**Problems to solve**
A. In the article on Tan-Che-Qua, on which ship did he arrive in London?
B. Condense the paragraph of the article on Tan-Che-Qua that begins "Tan-Che-Qua (alternatively" into a short bulleted list that keeps its main facts.

Passage to read: Begin

Tan-Che-Qua (alternatively, Tan Chitqua or Tan Chetqua; c. 1728 – 1796) was a Chinese artist who visited England from 1769 to 1772. He exhibited his work at the Royal Academy in 1770, and his clay models became fashionable in London for a short period. He returned to China in 1772. After the merchant Loum Kiqua in 1756–1757, and the Christian convert Michael Shen Fuzong in 1687, Tan-Che-Qua is one of the earliest Chinese people known to have visited England.

==Career==
Tan-Che-Qua was probably born in Guangdong in China, around 1728. He became an artist and clay modeller in Canton, making clay portrait figures.

In his middle years, Tan-Che-Qua arrived in London from Canton on 11 August 1769 on the East Indiaman Horsendon. The Chinese authorities had given him permission to travel to Batavia (now Jakarta), but he went to England instead. He lived in lodgings on the Strand, where he worked as a clay modeller, creating busts for 10 guineas and small statuettes for 15 guineas. One of the few known surviving examples of his work is a figurine of physician Anthony Askew, held by the Royal College of Physicians. The Museum of London has another attributed to Tan-Che-Qua of the London merchant Thomas Todd; the Rijksmuseum in Amsterdam has one of the Dutch merchant Andreas Everardus van Braam Houckgeest; and one of David Garrick is in a private collection, which is confirmed not out of his hand but that of another Chinese modeller working in Canton in the 1730s.

Passage to read: End
Source information: Begin

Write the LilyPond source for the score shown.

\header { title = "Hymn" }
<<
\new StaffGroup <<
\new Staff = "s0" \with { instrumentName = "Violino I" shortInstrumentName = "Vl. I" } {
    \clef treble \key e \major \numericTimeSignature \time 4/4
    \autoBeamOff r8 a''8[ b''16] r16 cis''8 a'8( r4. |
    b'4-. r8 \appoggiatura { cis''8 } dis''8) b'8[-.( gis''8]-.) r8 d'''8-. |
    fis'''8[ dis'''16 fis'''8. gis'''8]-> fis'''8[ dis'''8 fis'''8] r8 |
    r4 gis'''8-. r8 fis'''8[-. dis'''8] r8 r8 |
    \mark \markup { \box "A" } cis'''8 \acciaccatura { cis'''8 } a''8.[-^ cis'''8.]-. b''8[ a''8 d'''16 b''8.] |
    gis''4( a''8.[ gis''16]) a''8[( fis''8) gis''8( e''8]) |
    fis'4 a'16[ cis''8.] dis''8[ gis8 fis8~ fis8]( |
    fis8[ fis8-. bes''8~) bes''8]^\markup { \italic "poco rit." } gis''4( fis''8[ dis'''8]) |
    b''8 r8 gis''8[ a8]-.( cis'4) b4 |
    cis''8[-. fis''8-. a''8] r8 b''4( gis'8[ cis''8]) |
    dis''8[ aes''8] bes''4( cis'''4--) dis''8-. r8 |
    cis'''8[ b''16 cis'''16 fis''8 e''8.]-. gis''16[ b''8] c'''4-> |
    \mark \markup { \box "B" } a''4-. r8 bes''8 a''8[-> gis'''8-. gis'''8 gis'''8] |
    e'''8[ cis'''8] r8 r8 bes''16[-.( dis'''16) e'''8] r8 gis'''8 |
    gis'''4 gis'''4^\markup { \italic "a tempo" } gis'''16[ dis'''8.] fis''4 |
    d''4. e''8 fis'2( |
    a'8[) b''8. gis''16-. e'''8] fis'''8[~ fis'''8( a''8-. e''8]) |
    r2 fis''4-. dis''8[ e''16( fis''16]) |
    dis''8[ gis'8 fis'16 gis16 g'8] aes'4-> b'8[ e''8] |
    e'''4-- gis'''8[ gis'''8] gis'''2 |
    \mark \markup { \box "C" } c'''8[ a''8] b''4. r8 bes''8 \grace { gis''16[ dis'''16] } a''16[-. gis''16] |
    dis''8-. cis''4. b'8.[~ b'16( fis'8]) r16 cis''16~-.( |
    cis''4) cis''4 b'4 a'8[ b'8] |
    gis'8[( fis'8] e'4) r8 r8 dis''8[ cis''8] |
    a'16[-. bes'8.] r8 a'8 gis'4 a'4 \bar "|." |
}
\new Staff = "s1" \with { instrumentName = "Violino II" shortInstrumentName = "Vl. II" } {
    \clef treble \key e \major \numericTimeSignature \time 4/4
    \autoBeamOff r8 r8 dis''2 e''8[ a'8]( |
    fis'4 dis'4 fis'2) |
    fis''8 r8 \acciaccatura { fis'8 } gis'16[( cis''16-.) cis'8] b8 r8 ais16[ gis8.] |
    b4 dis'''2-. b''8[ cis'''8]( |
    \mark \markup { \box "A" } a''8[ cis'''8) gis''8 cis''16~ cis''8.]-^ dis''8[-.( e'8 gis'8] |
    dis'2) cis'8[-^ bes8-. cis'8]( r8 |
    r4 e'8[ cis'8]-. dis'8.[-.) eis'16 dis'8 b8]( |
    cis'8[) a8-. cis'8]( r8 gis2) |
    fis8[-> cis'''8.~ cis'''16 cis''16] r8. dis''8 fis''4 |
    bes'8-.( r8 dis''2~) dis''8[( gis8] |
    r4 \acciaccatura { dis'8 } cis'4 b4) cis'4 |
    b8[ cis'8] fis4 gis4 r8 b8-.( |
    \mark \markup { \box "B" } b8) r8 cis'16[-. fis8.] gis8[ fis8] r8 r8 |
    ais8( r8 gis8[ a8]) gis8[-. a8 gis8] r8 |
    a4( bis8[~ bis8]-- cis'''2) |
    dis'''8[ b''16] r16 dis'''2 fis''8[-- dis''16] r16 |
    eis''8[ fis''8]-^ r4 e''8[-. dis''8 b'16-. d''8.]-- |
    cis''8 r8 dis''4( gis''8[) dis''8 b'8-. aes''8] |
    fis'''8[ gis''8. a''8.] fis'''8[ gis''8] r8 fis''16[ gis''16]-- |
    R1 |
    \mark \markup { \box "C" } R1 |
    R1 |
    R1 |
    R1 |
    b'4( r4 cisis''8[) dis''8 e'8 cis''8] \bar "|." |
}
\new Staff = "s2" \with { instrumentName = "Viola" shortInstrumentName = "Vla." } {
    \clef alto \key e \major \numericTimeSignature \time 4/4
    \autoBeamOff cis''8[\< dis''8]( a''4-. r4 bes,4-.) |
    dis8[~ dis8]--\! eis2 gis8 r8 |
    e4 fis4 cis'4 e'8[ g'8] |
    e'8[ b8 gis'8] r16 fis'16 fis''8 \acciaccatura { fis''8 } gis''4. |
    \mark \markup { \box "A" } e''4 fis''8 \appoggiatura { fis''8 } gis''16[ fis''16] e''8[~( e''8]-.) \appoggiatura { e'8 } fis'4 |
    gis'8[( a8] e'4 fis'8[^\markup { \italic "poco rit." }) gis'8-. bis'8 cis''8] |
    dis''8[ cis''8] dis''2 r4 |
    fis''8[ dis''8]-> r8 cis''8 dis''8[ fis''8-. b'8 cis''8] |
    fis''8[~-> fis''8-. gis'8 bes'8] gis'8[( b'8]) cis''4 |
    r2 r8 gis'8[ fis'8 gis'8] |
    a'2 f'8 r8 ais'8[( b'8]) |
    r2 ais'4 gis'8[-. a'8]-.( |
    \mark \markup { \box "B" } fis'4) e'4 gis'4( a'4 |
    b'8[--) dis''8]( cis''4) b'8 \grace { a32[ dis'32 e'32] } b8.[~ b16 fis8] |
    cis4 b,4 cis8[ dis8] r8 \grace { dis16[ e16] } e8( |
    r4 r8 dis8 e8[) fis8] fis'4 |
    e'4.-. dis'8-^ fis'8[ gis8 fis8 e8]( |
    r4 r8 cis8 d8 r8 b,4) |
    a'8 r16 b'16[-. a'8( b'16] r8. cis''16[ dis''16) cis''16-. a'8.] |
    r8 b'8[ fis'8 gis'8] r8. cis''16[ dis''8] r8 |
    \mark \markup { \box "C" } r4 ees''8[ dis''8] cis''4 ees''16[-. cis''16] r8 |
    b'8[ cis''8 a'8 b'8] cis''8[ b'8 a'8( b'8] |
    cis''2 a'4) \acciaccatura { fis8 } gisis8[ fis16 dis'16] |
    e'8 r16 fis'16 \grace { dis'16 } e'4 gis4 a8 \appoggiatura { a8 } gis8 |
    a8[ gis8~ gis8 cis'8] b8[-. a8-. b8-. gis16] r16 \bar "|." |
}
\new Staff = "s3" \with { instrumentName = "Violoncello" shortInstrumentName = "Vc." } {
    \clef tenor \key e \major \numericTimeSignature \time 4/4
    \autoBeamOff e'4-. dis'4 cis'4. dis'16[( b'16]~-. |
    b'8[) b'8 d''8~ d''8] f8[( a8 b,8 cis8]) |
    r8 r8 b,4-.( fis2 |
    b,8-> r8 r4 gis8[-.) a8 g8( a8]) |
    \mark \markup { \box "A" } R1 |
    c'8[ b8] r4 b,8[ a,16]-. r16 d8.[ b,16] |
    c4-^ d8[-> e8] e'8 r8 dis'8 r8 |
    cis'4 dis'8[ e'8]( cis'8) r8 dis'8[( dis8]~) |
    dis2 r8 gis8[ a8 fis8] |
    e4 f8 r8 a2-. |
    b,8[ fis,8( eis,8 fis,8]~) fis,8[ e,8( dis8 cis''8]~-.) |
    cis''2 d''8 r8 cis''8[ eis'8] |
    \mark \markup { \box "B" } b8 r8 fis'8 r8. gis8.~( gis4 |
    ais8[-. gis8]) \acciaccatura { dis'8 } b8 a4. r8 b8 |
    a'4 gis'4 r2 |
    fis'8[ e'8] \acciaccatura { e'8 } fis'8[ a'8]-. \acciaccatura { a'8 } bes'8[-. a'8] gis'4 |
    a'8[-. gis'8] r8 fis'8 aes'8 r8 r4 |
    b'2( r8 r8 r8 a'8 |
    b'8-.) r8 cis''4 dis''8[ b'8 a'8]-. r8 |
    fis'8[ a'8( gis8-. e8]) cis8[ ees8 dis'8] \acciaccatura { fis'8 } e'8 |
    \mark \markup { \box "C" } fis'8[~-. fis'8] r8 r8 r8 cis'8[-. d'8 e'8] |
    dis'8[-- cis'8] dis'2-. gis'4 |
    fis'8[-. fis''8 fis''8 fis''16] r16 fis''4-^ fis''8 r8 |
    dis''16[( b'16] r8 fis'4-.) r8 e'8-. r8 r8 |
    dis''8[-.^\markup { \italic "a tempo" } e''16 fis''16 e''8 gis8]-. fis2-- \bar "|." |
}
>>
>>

Source information: End

**Answers below**
A. The East Indiaman Horsendon.

B.
- Tan-Che-Qua (also Tan Chitqua or Tan Chetqua; c. 1728–1796) was a Chinese artist who visited England from 1769 to 1772.
- He exhibited at the Royal Academy in 1770, and his clay models were briefly fashionable in London.
- He returned to China in 1772.
- He is one of the earliest Chinese people known to have visited England, after Michael Shen Fuzong (1687) and the merchant Loum Kiqua (1756–1757).